Please format the lines from all the records below as a single numbered list, omitting any blank lines.

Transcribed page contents

· · ·

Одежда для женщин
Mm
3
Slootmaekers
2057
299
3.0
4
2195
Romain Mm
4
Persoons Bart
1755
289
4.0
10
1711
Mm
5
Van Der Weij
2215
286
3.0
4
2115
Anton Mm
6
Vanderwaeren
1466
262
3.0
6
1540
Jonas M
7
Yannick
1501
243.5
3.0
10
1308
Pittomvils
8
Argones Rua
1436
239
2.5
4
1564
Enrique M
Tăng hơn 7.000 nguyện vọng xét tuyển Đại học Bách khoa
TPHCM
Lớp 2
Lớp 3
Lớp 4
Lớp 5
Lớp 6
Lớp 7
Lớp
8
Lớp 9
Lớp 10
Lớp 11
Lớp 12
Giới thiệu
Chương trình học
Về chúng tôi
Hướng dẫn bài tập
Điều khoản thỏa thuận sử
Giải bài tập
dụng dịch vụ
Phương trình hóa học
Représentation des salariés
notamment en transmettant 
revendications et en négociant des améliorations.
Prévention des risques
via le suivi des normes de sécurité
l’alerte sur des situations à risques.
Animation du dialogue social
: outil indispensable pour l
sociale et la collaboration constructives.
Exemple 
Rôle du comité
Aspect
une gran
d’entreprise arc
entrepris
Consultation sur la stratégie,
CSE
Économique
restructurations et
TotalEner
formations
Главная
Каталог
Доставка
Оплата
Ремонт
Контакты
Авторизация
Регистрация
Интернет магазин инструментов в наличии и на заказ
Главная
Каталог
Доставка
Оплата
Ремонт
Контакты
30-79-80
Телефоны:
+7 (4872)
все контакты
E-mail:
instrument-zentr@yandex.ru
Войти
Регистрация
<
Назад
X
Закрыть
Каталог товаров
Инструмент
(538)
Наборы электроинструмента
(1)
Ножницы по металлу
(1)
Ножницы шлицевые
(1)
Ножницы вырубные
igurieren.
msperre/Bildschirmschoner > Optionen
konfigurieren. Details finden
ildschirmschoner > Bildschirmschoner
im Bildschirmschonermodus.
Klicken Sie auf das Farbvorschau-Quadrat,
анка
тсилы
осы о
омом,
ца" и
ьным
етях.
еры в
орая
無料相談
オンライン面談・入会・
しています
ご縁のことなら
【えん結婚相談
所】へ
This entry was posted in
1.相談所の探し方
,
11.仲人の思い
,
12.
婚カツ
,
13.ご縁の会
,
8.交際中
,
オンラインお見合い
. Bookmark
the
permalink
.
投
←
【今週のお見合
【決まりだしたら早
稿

· · ·

Answer to the exercise
1. Одежда для женщин
2. Mm
3. 3
4. Slootmaekers
5. 2057
6. 299
7. 3.0
8. 4
9. 2195
10. Romain Mm
11. 4
12. Persoons Bart
13. 1755
14. 289
15. 4.0
16. 10
17. 1711
18. Mm
19. 5
20. Van Der Weij
21. 2215
22. 286
23. 3.0
24. 4
25. 2115
26. Anton Mm
27. 6
28. Vanderwaeren
29. 1466
30. 262
31. 3.0
32. 6
33. 1540
34. Jonas M
35. 7
36. Yannick
37. 1501
38. 243.5
39. 3.0
40. 10
41. 1308
42. Pittomvils
43. 8
44. Argones Rua
45. 1436
46. 239
47. 2.5
48. 4
49. 1564
50. Enrique M
51. Tăng hơn 7.000 nguyện vọng xét tuyển Đại học Bách khoa
52. TPHCM
53. Lớp 2
54. Lớp 3
55. Lớp 4
56. Lớp 5
57. Lớp 6
58. Lớp 7
59. Lớp
60. 8
61. Lớp 9
62. Lớp 10
63. Lớp 11
64. Lớp 12
65. Giới thiệu
66. Chương trình học
67. Về chúng tôi
68. Hướng dẫn bài tập
69. Điều khoản thỏa thuận sử
70. Giải bài tập
71. dụng dịch vụ
72. Phương trình hóa học
73. Représentation des salariés
74. notamment en transmettant 
75. revendications et en négociant des améliorations.
76. Prévention des risques
77. via le suivi des normes de sécurité
78. l’alerte sur des situations à risques.
79. Animation du dialogue social
80. : outil indispensable pour l
81. sociale et la collaboration constructives.
82. Exemple 
83. Rôle du comité
84. Aspect
85. une gran
86. d’entreprise arc
87. entrepris
88. Consultation sur la stratégie,
89. CSE
90. Économique
91. restructurations et
92. TotalEner
93. formations
94. Главная
95. Каталог
96. Доставка
97. Оплата
98. Ремонт
99. Контакты
100. Авторизация
101. Регистрация
102. Интернет магазин инструментов в наличии и на заказ
103. Главная
104. Каталог
105. Доставка
106. Оплата
107. Ремонт
108. Контакты
109. 30-79-80
110. Телефоны:
111. +7 (4872)
112. все контакты
113. E-mail:
114. instrument-zentr@yandex.ru
115. Войти
116. Регистрация
117. <
118. Назад
119. X
120. Закрыть
121. Каталог товаров
122. Инструмент
123. (538)
124. Наборы электроинструмента
125. (1)
126. Ножницы по металлу
127. (1)
128. Ножницы шлицевые
129. (1)
130. Ножницы вырубные
131. igurieren.
132. msperre/Bildschirmschoner > Optionen
133. konfigurieren. Details finden
134. ildschirmschoner > Bildschirmschoner
135. im Bildschirmschonermodus.
136. Klicken Sie auf das Farbvorschau-Quadrat,
137. анка
138. тсилы
139. осы о
140. омом,
141. ца" и
142. ьным
143. етях.
144. еры в
145. орая
146. 無料相談
147. オンライン面談・入会・
148. しています
149. ご縁のことなら
150. 【えん結婚相談
151. 所】へ
152. This entry was posted in
153. 1.相談所の探し方
154. ,
155. 11.仲人の思い
156. ,
157. 12.
158. 婚カツ
159. ,
160. 13.ご縁の会
161. ,
162. 8.交際中
163. ,
164. オンラインお見合い
165. . Bookmark
166. the
167. permalink
168. .
169. 投
170. ←
171. 【今週のお見合
172. 【決まりだしたら早
173. 稿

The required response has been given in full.